Вторая составляющая – это открытие сердца, то есть открытие совести, когда человек открывает, он на самом деле живет.
И третий блок – это духовно-назидательная беседа со священником. В реальности у нас все это одно с другим перекликается. Я так понимаю, Ваш вопрос прежде всего в покаянии. Что есть нормальное покаяние?
Я целиком поддерживаю тех священников, которые спокойно относятся к исповеди как к единственному оставшемуся фильтру, который позволяет хоть каким-то образом регламентировать участие в таинстве Евхаристии людей, которые приходят со стороны.
Но если мы как пастыри постоянно требуем от людей покаяния как радикальной переустановки сознания по отношению к очень серьезным вещам, – это несправедливо и это жестоко.
Представьте себе, как вы будете себя ощущать в своем доме или в своей квартире, если вы там будете делать капитальный ремонт каждый месяц? Вы сойдете с ума. Потому что вы будете жить на стройплощадке. А что будет с душой человека, если один раз в месяц он должен будет проводить радикальную переустановку своих основных ценностей – он тоже сойдет с ума.
Другое дело то, что мы в своих квартирах еженедельно проводим уборку. Вот если мы проводим эту уборку регулярно, это прекрасно. У нас в душе будет порядок.
Но при этом надо понимать, что очень часто в отношении к исповеди проявляется формализм.
Какой лучший способ «получить билет к причастию»? Надо батюшке рассказать о том, что я все еще не святой. Что у меня этого нет, и этого тоже нет. И когда исповедь превращается в такую бесконечную жалобу, обращенную к Богу, – к покаянию это не имеет никакого отношения.
Это, кстати, очень хорошо замечают греческие духовники, когда оказываются в общении с нашими верующими. Они говорят: «Что за ерунду вы говорите на исповеди? Ваша исповедь всегда должна быть очень предметной и конкретной».
Нельзя каяться в том, что ты «горд» – это бессмысленно. Потому что после такого твоего покаяния в твоей жизни ничего не меняется. Ты можешь покаяться в том, что ты высокомерно посмотрел или сказал какие-то слова осуждения человеку. Потому что, покаявшись в этом, в следующий раз ты подумаешь, а стоит ли так делать. Но нельзя каяться «вообще». Вот эта абстрактность и общность покаяния – это огромная наша проблема.
И еще. Я уже рассказывал этот случай, но повторю еще раз. Как-то приходит человек на исповедь – «бесконечно великий грешник, самый страшный и ужасный – все понятно, места белого нет». Я ему задал вопрос: «Скажите, у вас есть что-нибудь такое, за что вам на самом деле стыдно?» И тут он говорит: «Батюшка, да что вы! Я не могу это даже с Вами обсуждать!» – «А тогда вот это все зачем?» – «Ну как? Я же должен покаяться, чтобы вы меня к причастию пустили»…

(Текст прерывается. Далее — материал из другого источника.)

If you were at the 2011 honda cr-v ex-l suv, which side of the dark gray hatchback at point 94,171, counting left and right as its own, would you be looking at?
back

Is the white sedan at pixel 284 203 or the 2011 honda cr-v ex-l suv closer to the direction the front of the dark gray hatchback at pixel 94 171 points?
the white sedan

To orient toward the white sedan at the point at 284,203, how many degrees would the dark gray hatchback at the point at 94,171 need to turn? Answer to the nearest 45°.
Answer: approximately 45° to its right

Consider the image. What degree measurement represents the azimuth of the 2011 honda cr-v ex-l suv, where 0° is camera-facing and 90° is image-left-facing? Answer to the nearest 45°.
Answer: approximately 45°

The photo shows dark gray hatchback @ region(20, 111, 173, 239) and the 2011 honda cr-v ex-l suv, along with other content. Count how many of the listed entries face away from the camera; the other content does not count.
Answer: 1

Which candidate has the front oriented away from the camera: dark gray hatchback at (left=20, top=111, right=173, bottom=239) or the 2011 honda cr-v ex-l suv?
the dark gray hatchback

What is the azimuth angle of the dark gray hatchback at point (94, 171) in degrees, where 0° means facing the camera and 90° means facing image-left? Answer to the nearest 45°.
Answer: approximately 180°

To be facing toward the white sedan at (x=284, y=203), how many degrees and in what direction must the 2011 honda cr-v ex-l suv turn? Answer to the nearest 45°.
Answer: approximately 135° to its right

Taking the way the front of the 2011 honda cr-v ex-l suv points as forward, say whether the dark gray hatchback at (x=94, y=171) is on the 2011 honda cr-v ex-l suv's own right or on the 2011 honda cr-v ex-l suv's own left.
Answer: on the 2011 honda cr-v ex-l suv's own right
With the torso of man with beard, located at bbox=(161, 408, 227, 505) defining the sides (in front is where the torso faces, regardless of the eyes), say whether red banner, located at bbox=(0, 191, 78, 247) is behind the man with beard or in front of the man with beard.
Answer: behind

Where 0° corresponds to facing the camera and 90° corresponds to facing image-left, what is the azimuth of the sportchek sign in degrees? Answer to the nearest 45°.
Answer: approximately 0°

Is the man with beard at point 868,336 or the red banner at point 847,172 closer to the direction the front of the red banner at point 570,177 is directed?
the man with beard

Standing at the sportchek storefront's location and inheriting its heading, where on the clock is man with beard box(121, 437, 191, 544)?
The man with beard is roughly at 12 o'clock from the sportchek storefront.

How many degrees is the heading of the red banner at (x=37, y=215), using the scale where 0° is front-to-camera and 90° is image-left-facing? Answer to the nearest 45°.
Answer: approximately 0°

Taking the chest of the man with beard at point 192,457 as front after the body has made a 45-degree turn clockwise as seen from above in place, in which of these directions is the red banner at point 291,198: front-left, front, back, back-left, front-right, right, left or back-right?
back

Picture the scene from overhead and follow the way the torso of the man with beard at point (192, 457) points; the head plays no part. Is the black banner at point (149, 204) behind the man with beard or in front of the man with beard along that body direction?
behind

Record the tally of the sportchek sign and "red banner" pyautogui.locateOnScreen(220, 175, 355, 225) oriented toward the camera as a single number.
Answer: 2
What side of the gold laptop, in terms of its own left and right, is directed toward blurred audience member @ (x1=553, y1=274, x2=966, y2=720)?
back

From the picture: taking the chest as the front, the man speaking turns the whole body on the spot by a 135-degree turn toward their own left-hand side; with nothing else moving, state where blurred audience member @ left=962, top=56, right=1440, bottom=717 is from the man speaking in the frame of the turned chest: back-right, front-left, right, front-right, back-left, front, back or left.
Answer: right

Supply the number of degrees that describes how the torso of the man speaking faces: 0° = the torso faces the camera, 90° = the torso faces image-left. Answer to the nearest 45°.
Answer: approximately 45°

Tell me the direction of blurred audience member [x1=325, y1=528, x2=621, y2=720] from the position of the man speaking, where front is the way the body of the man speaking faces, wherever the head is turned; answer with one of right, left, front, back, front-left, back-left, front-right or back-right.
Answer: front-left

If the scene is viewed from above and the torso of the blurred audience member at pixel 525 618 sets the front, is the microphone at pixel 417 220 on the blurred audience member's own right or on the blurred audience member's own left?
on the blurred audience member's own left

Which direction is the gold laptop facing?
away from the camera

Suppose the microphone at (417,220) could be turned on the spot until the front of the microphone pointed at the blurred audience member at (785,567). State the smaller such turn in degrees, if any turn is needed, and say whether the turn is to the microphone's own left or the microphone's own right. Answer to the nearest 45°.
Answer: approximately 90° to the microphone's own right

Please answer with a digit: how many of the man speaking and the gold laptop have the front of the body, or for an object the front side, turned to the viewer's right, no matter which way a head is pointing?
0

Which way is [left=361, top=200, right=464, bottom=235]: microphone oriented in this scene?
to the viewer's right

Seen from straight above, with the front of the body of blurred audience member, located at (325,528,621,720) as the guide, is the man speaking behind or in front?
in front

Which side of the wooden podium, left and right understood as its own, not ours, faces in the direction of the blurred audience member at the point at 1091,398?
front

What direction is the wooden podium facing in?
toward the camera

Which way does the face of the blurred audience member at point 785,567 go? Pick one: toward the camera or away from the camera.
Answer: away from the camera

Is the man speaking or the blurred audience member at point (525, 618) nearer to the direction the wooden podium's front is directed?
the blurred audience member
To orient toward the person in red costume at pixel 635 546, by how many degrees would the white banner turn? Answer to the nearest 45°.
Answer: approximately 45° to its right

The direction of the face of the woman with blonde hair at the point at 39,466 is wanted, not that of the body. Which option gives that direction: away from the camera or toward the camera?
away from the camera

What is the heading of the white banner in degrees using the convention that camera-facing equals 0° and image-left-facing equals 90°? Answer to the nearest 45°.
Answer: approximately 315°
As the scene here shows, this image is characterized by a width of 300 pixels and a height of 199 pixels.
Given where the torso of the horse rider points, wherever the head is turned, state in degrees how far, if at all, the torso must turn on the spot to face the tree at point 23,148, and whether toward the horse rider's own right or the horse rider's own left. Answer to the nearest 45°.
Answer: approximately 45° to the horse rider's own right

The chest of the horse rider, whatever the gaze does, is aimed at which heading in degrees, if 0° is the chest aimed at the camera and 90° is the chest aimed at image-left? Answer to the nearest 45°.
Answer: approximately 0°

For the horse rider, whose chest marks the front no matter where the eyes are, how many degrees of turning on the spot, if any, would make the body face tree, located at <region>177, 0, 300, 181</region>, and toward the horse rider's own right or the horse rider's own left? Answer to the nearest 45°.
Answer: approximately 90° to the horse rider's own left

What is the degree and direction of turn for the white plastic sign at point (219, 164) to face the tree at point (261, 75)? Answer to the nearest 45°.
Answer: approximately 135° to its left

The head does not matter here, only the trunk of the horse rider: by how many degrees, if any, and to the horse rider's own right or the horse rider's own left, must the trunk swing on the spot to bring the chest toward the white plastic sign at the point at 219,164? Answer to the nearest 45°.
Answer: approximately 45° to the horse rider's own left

Если вам не стыдно за то, в чем вы каетесь, значит, исповедь у вас все-таки еще не до конца дозрела. Вот в этом плане регулярная исповедь, скорее всего, будет чем-то близким к открытию помыслов.
Когда вы приходите к греческому духовнику, он не спрашивает вас, чем ты согрешил? Он задает другой вопрос: «Чем ты живешь?» Его интересует то, чем ты на самом деле живешь, чем питается твоя душа. И уже от этого дальше будет понятно, есть тебе в чем каяться, или ты можешь получить духовный какой-то совет и спокойно дальше следовать к причащению.